Higg MSI Pt.2

This isn’t the intended part 2 to our series on the Higg index (read part 1 here), but here we are anyway. So what happened? 

The what:

We first heard of the story from Brett Mathews, the editor of Apparel Insider back in June.  “We first started looking into the Higg MSI in 2019. Poor quality, old datasets on license from a third party were obvious red flags to us,” said Mathews.

"It seemed inevitable that once these datasets have begun to be used to underpin consumer-facing labels, Higg would potentially run into a collision with regulators and/or ESG investors.”

From there, the New York Times sparked the flame and brought the topic to a broader audience with the pointedly titled article, How Fashion Giants Recast Plastic as Good for the Planet”

This is all about the Norwegian Consumer Authority, which stated in a series of official warnings to H&M, Norrøna Sport AS, and the Sustainable Apparel Coalition (SAC) that the Higg MSI index is misleading consumers with inaccurate environmental claims on their products. 

“With this letter, we would like to emphasize that using the Higg MSI and/or data from the Higg MSI data in marketing towards consumers easily will be considered misleading and constitute a breach of the Marketing Control Act.”

What is the SAC, and who are the members of the SAC? It’s a coalition of heavy hitters like H&M and Patagonia, but also Nike, Walmart, and others. This article by The Intercept breaks it down: 

“Fashion’s bid to rescue its image began in 2009 when Patagonia and Walmart wrote a joint letter “inviting CEOs of leading global companies to come together to develop an index that would measure the environmental impact of their products.” The Sustainable Apparel Coalition was formed in 2010, and the group and the companies behind it worked together to produce their measurement tool, the Higg Index.”

Make sense? Let’s get back to the Norwegian Consumer Authority. According to the letters, Norrøna had until mid-august to remove claims found by the Higg MSI from their website. H&M was also explicitly addressed and acted to remove Higg's claims on their site by September or face economic sanctions.

“The NCA only has authority to ask for a stop of marketing in Norway. However, please be aware that the relevant regulations in the Norwegian Marketing Control Act are based on a harmonized EU directive, as explained in the Norrøna letter. What constitutes a breach of the Marketing Control Act will thus presumably constitute a breach of the law in the other EU/EEA countries.”

- Entries shown:
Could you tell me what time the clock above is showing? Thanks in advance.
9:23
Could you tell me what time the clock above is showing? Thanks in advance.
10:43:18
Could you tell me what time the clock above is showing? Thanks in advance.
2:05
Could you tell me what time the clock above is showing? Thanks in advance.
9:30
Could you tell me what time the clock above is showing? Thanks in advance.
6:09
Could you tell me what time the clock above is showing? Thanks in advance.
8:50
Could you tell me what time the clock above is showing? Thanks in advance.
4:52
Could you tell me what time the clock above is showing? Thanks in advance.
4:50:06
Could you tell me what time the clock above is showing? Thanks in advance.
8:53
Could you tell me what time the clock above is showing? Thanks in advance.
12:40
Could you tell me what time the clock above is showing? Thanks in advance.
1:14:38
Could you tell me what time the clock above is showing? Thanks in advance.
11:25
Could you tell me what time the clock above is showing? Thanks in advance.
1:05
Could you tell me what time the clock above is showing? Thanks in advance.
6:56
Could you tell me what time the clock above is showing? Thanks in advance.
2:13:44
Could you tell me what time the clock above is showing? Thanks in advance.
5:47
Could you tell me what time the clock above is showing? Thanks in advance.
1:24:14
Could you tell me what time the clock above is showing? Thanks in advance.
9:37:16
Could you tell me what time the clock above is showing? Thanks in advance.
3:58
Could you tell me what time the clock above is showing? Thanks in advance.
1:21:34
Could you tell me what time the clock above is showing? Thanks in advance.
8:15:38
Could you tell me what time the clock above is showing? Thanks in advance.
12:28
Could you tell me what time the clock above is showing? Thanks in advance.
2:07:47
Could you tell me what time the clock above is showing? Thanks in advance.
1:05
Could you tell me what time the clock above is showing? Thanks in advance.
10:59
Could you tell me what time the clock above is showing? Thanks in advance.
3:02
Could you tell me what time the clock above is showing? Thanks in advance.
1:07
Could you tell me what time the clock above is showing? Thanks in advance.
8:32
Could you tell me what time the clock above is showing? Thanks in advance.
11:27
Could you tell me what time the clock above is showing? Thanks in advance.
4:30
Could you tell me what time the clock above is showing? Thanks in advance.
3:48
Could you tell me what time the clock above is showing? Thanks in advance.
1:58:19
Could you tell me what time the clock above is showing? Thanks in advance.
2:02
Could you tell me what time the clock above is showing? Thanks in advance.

- Stated problem 1: According to the Higg MSI article, in what year was the Sustainable Apparel Coalition formed?
- Stated problem 2: Put this sentence from the Higg MSI article into Spanish: "According to the letters, Norrøna had until mid-august to remove claims found by the Higg MSI from their website."
- Stated problem 3: Carry on the Higg MSI article from the point where it ends.

- Task result 1: 2010

- Task result 2: Según las cartas, Norrøna tenía hasta mediados de agosto para retirar de su sitio web las afirmaciones obtenidas a partir del Higg MSI.

- Task result 3:
This last bit is essential to pay attention to as it echoes what we mentioned in our previous post about the UK green claims code. These regulations set a global precedent and framework for other countries to follow suit and if they don't abide by what is being directed they could be banned in other countries.

“This is a global issue, so it’s only right that we look at it in a global context. Our joint work with other regulators will help us identify the big issues facing consumers and protect people from paying a premium for fake ‘eco-friendly’ products.” 

Andrea Coscelli, chief executive of the U.K.'s Competition and Markets Authority

Since the advent of these letters, we have met with the Norwegian Consumer Authority and given them full access to our methodology and approach. As a result, they have recognized Arbor's methodology for making crucial information available to everyone who needs to see it. This includes how we get and use our data, how we conduct our calculations, and how we communicate our data back to the brands we work with and their consumers. 

What Happened Next

In response, The SAC has moved to pause its consumer-facing transparency program but continues to keep the Higg MSI operating in the background. "We have known for some time that the Norwegian authorities were looking into this issue, and their decision to effectively ban Higg labels is no surprise,” continued Brett Mathews,  “The SAC had no choice but to pull these labels from the market after that decision had been made."

And according to this piece by the Sourcing Journal that has lit up Arbor’s internal Slack channels more than the newest Drake album:

“The SAC announced Monday that it will be commissioning, ‘with urgency,’ an independent third-party expert review of the data and methodology behind the Higg Materials Sustainability Index (MSI), a module of the popular Higg Index suite of tools that scores the environmental impacts of materials. A review was last conducted in 2016, it said.” 

A lot can change in six years, not just with data collection but also with regulations. And for reference, Drake has released four studio albums since 2016. But is there enough data to be collected?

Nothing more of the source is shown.